Adding Marcin who is investigating the issue
On Thu, Mar 28, 2019 at 11:56 AM Yedidyah Bar David <didi(a)redhat.com
<mailto:didi@redhat.com>> wrote:
Hi all,
I want to verify [1]. So I ran the manual job, basic suite 4.3 [2].
It failed [3] with $subject.
Right before that, verify_add_hosts did succeed, and took 59 seconds.
I gave a brief look at the code of verify_add_hosts, and it checks
that at least one host is UP.
The patch [1] *might* have caused ansible-host-deploy to take longer,
still not sure. In any case, ansible-host-deploy finished at 05:48:45
[5], 14 seconds before verify_add_hosts finished at 09:48:59 [4].
Can it be, that a host is considered UP (from the POV of
verify_add_hosts), but is still not ready for creating storage?
Yes, unfortunately from the beginning of oVirt the hosts will change
status to Up as soon as engine is able to communicate with it and only
afterwards additional actions like connect to storage are executed on
the host:
https://github.com/oVirt/ovirt-engine/blob/master/backend/manager/modules...

========================

Required work
a. Which distinct bracketed reference numbers does the oVirt thread above cite?
b. Pick up the oVirt host-status thread above and keep writing it from its last line.

Data extract
========================

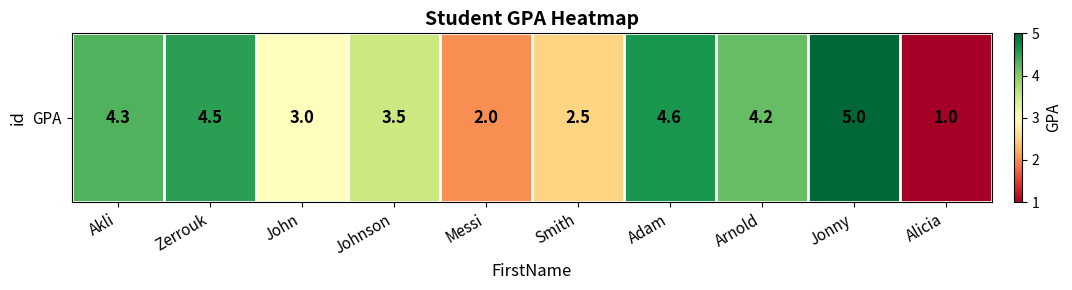

What is the sum of the values at Messi and Akli?

6.3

========================

Numbered responses
a. [1], [2], [3], [4], [5]

b.
And if host will fail any of those actions, its status will change to
NonOperational. But I'm not aware of any limitation which would the
1st host to prevent adding master storage domain.
Tal/Freddy any thoughts?
AFAIR Marcin told me, that he was not able to reproduce outside
Jenkins (both hosts were always on Up before adding master storage
domain), but in the failed Jenkins OST there was always available only
single host (the 2nd one was still installing).
Marcin, do you have any updates?
Unfortunately not yet. I will try to correlate logs from Didi's run with
mines as soon as my jenkins download finishes (12KB/s...)